Your objective
Scan the data below. Pull out each line where "moderate" occurs.

Dataset excerpt

• • • • • • •

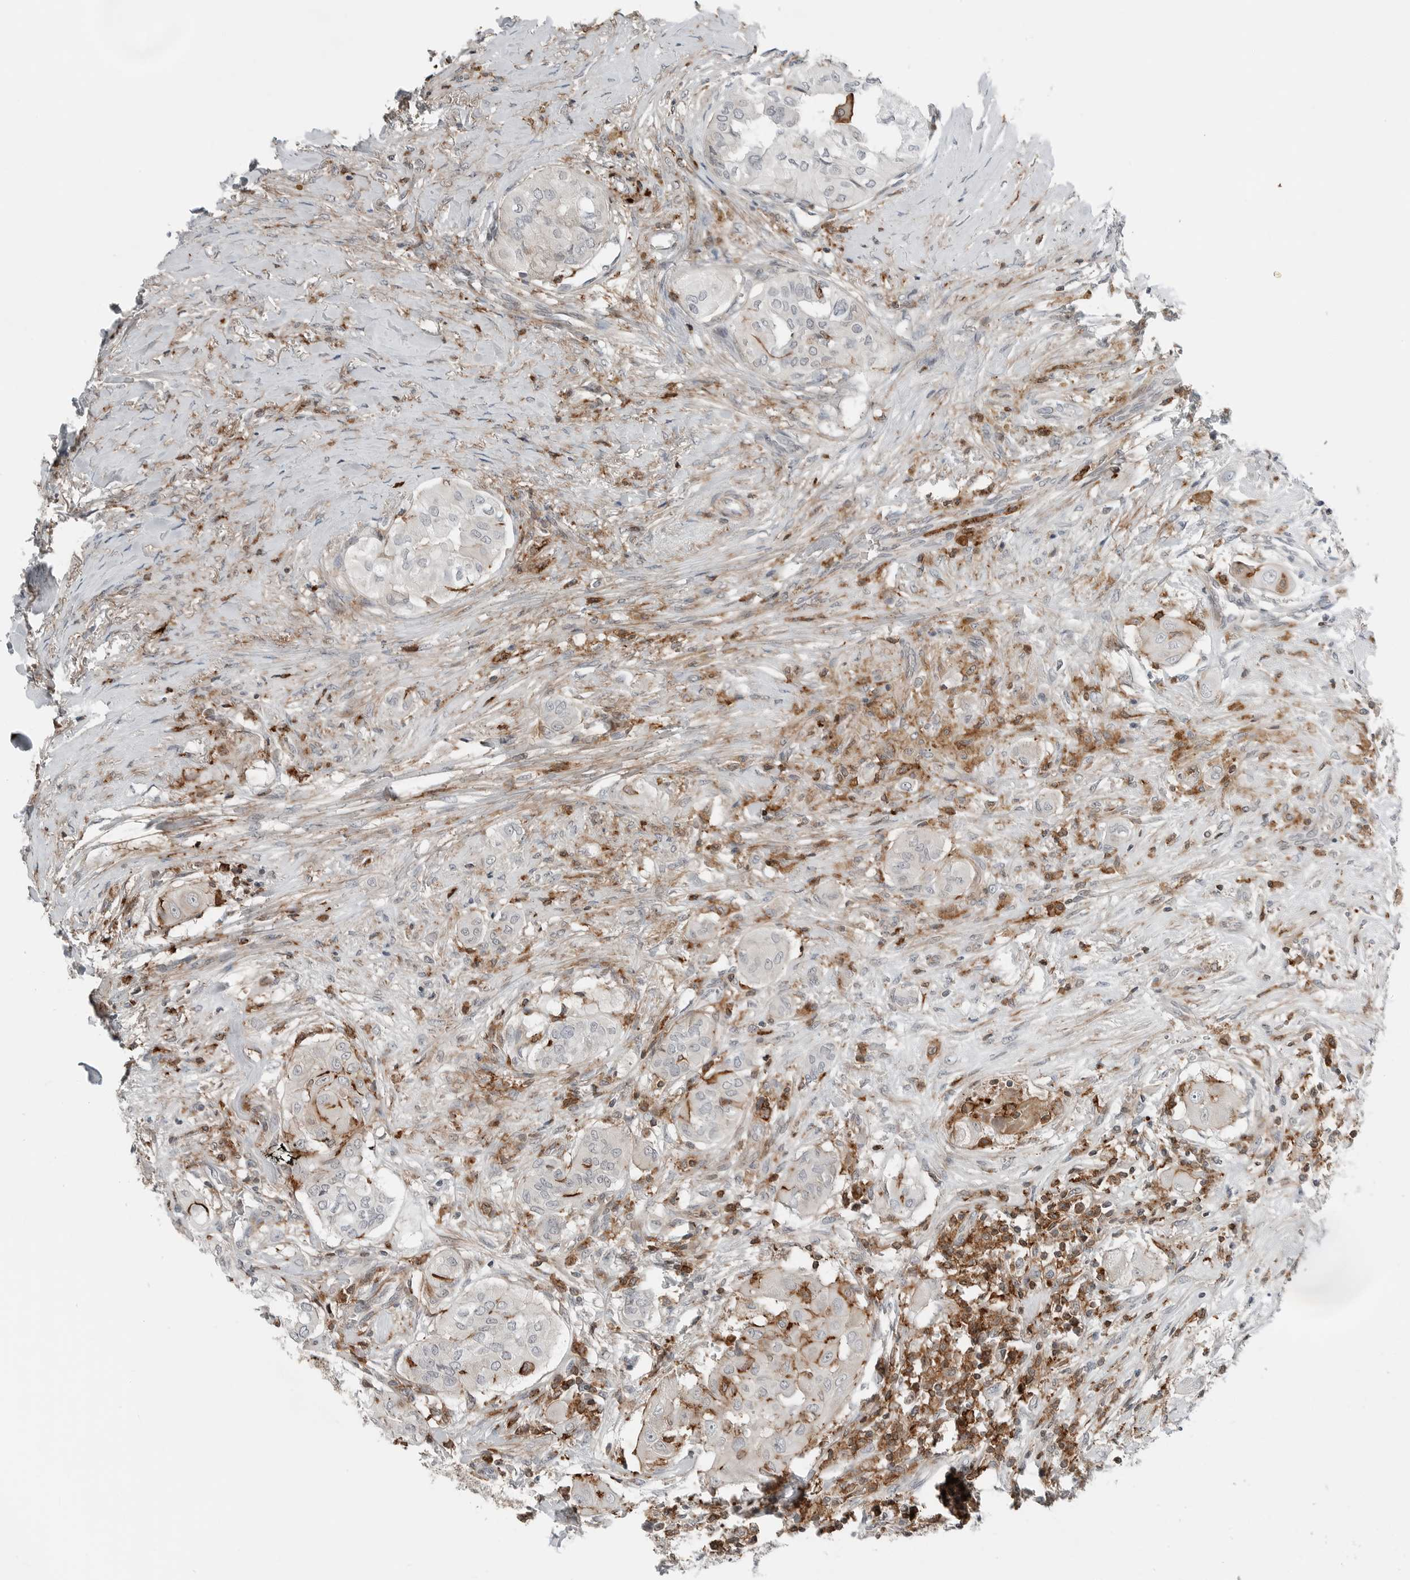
{"staining": {"intensity": "moderate", "quantity": "<25%", "location": "cytoplasmic/membranous"}, "tissue": "thyroid cancer", "cell_type": "Tumor cells", "image_type": "cancer", "snomed": [{"axis": "morphology", "description": "Papillary adenocarcinoma, NOS"}, {"axis": "topography", "description": "Thyroid gland"}], "caption": "A high-resolution photomicrograph shows immunohistochemistry staining of thyroid cancer, which shows moderate cytoplasmic/membranous staining in about <25% of tumor cells.", "gene": "LEFTY2", "patient": {"sex": "female", "age": 59}}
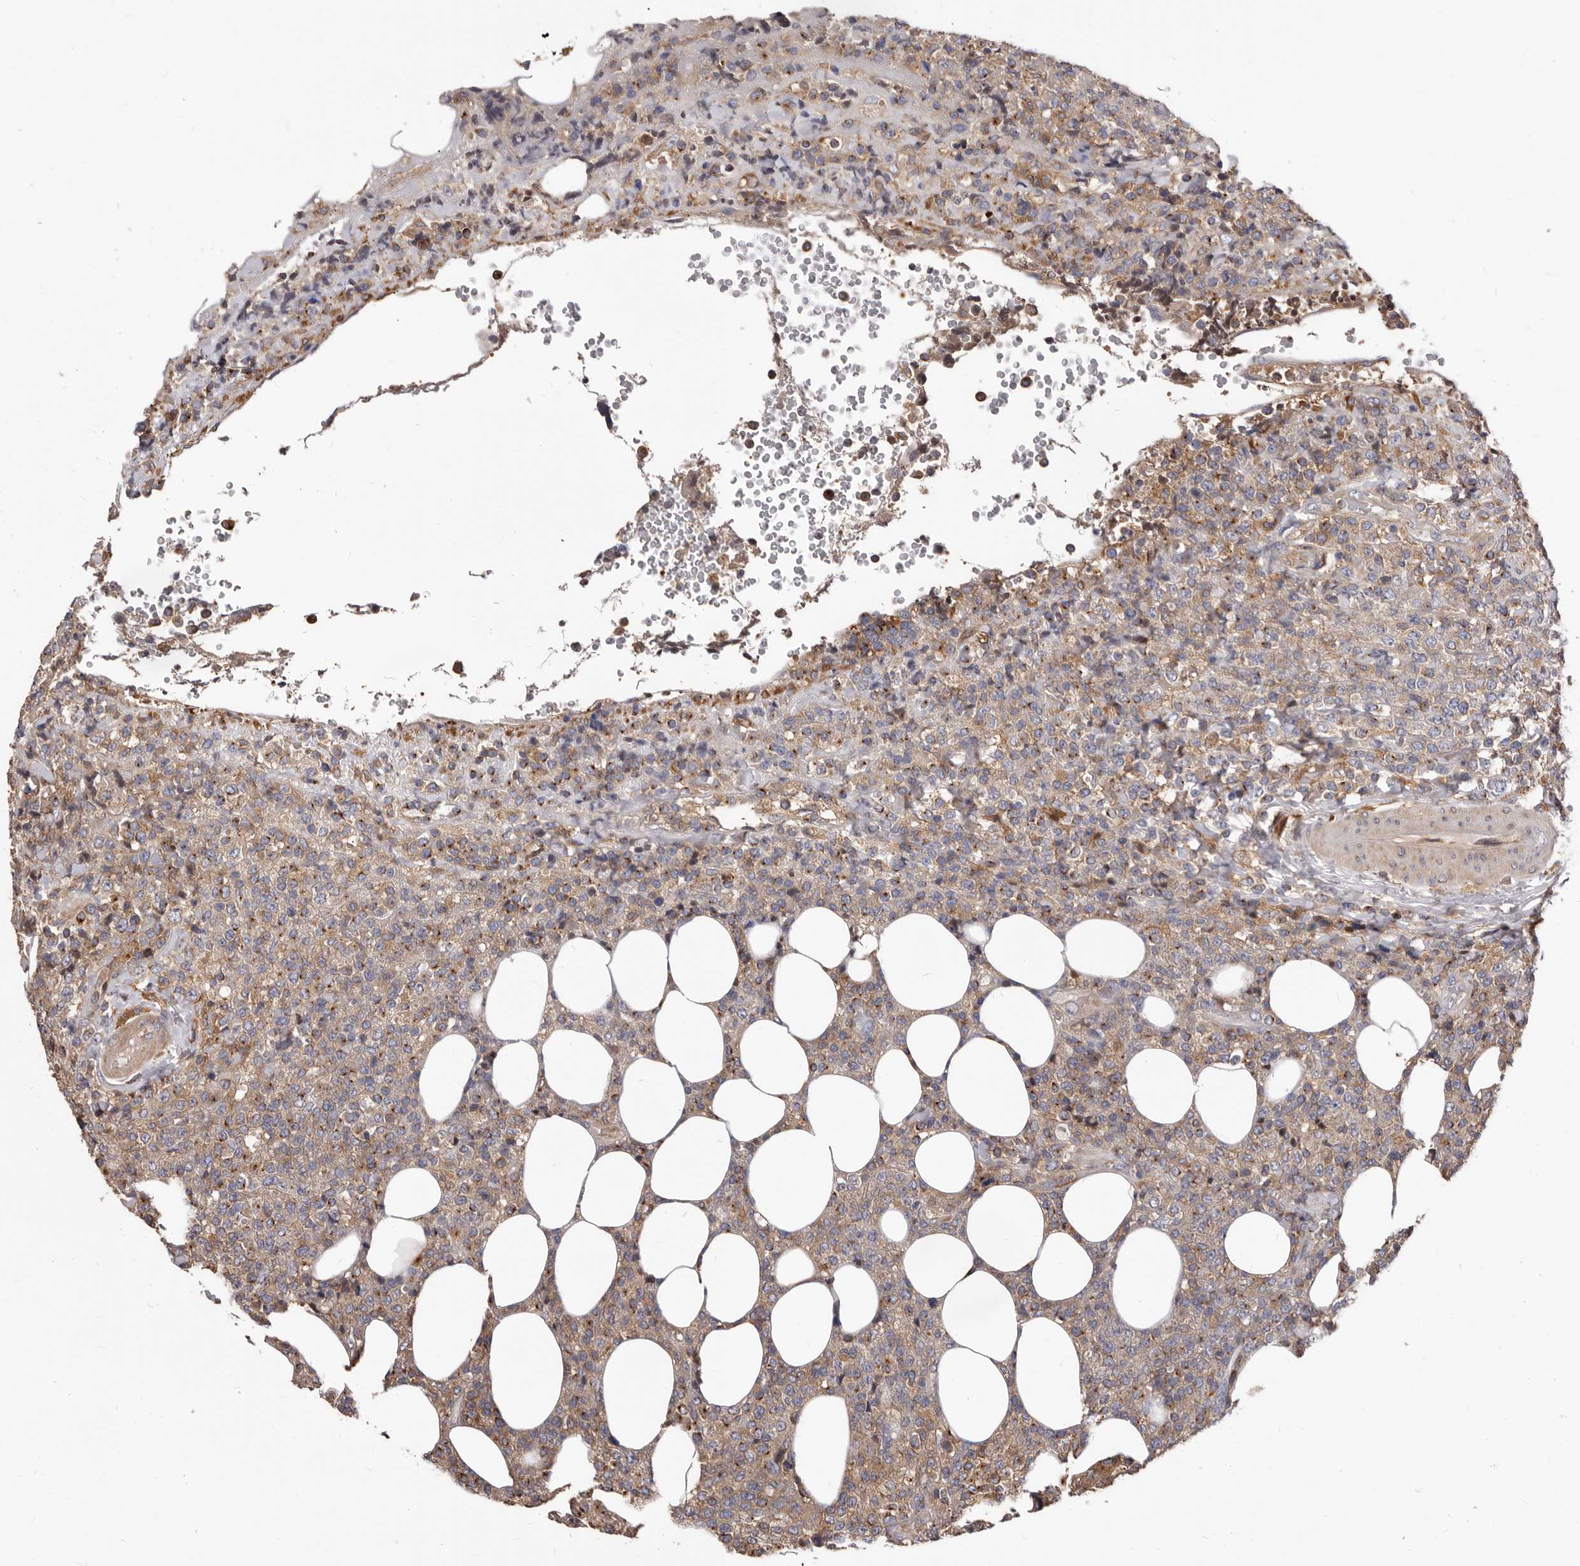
{"staining": {"intensity": "moderate", "quantity": ">75%", "location": "cytoplasmic/membranous"}, "tissue": "lymphoma", "cell_type": "Tumor cells", "image_type": "cancer", "snomed": [{"axis": "morphology", "description": "Malignant lymphoma, non-Hodgkin's type, High grade"}, {"axis": "topography", "description": "Lymph node"}], "caption": "Tumor cells reveal moderate cytoplasmic/membranous positivity in about >75% of cells in lymphoma. (DAB (3,3'-diaminobenzidine) IHC with brightfield microscopy, high magnification).", "gene": "NIBAN1", "patient": {"sex": "male", "age": 13}}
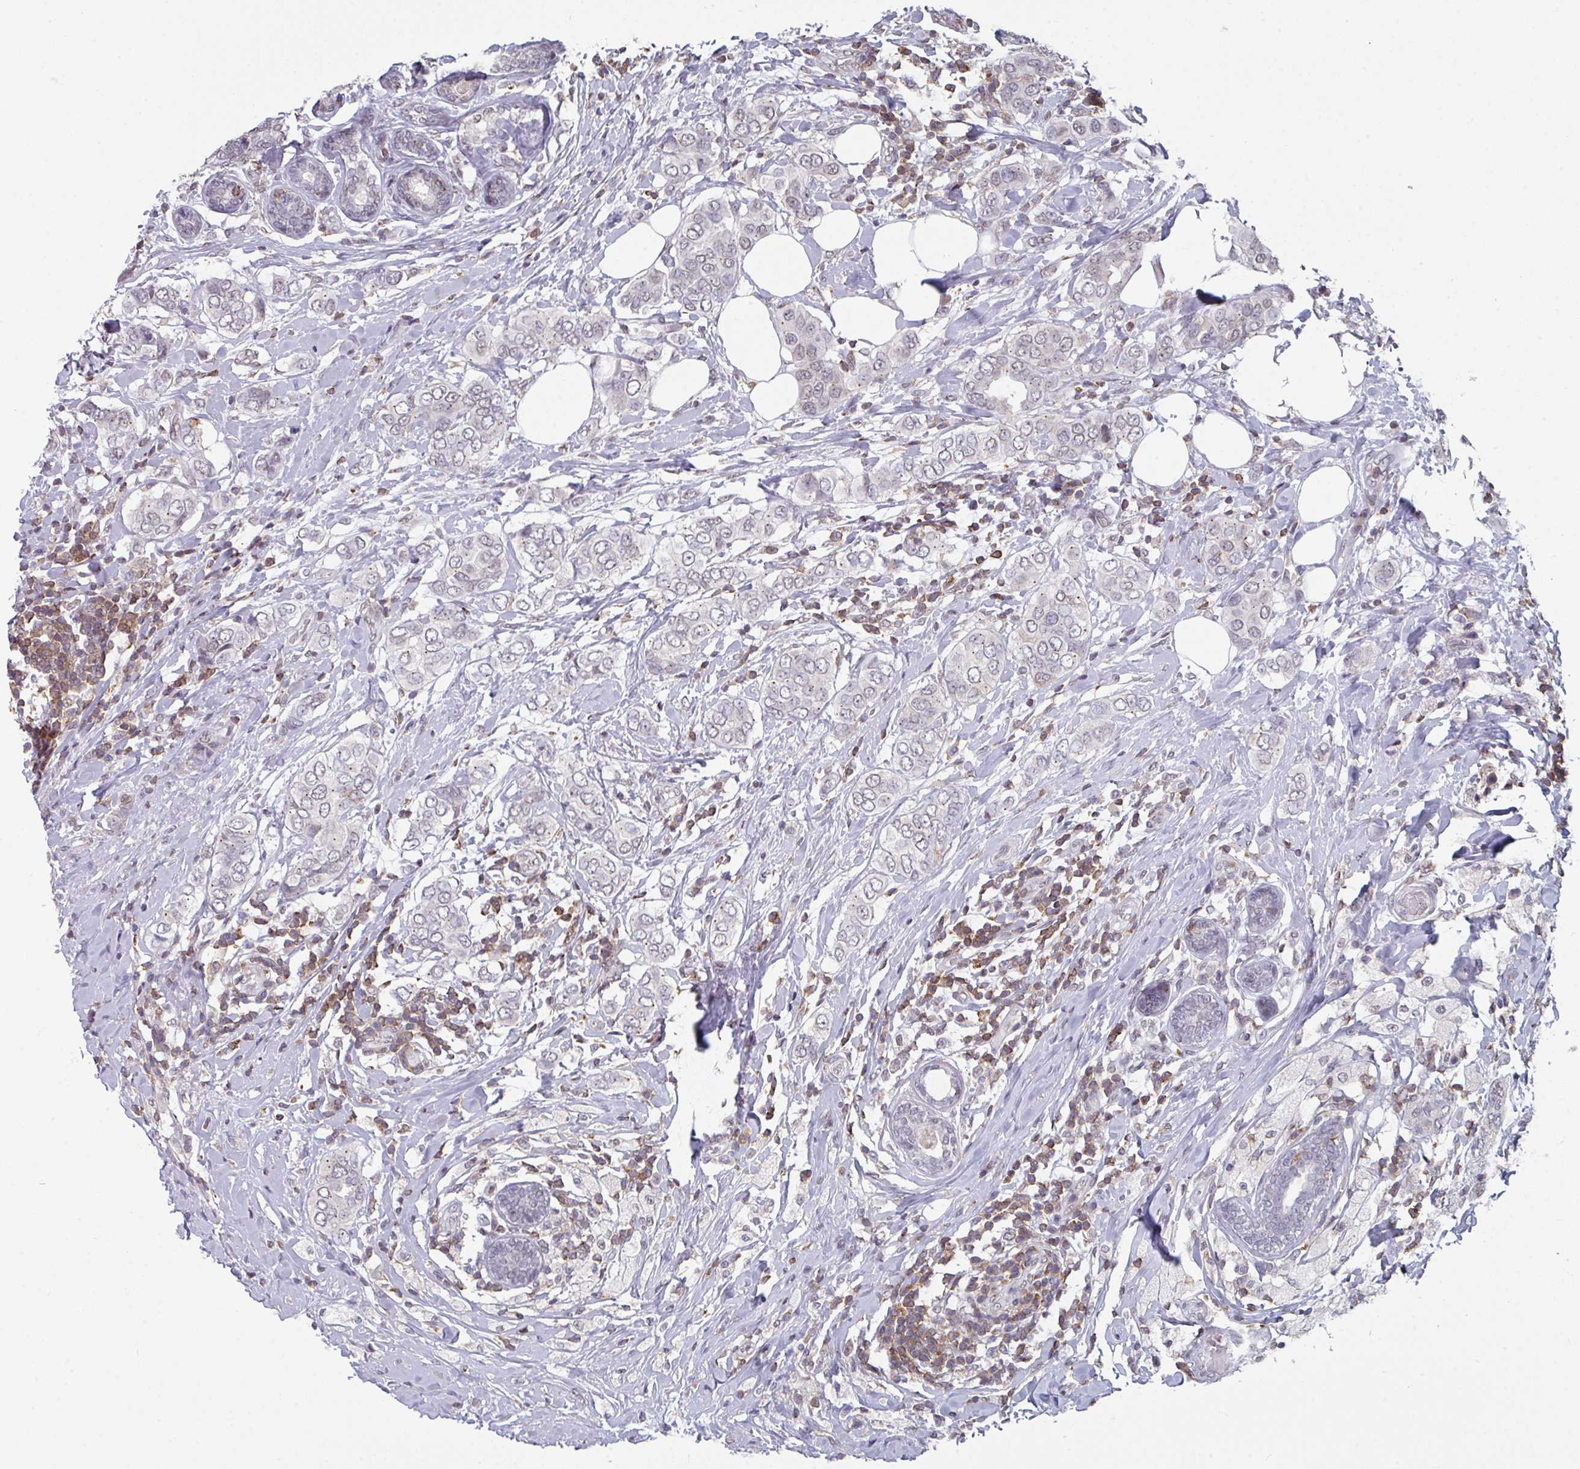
{"staining": {"intensity": "negative", "quantity": "none", "location": "none"}, "tissue": "breast cancer", "cell_type": "Tumor cells", "image_type": "cancer", "snomed": [{"axis": "morphology", "description": "Lobular carcinoma"}, {"axis": "topography", "description": "Breast"}], "caption": "This is an immunohistochemistry (IHC) micrograph of lobular carcinoma (breast). There is no expression in tumor cells.", "gene": "RASAL3", "patient": {"sex": "female", "age": 51}}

• • • • • • •

Exercise answer
{"staining": {"intensity": "moderate", "quantity": "<25%", "location": "cytoplasmic/membranous"}, "tissue": "thyroid cancer", "cell_type": "Tumor cells", "image_type": "cancer", "snomed": [{"axis": "morphology", "description": "Papillary adenocarcinoma, NOS"}, {"axis": "topography", "description": "Thyroid gland"}], "caption": "A high-resolution photomicrograph shows immunohistochemistry staining of thyroid cancer, which shows moderate cytoplasmic/membranous staining in about <25% of tumor cells.", "gene": "LEFTY2", "patient": {"sex": "female", "age": 59}}
{"staining": {"intensity": "moderate", "quantity": ">75%", "location": "cytoplasmic/membranous"}, "tissue": "lymphoma", "cell_type": "Tumor cells", "image_type": "cancer", "snomed": [{"axis": "morphology", "description": "Malignant lymphoma, non-Hodgkin's type, High grade"}, {"axis": "topography", "description": "Lymph node"}], "caption": "Tumor cells reveal moderate cytoplasmic/membranous positivity in about >75% of cells in lymphoma. (DAB (3,3'-diaminobenzidine) IHC with brightfield microscopy, high magnification).", "gene": "NIBAN1", "patient": {"sex": "male", "age": 13}}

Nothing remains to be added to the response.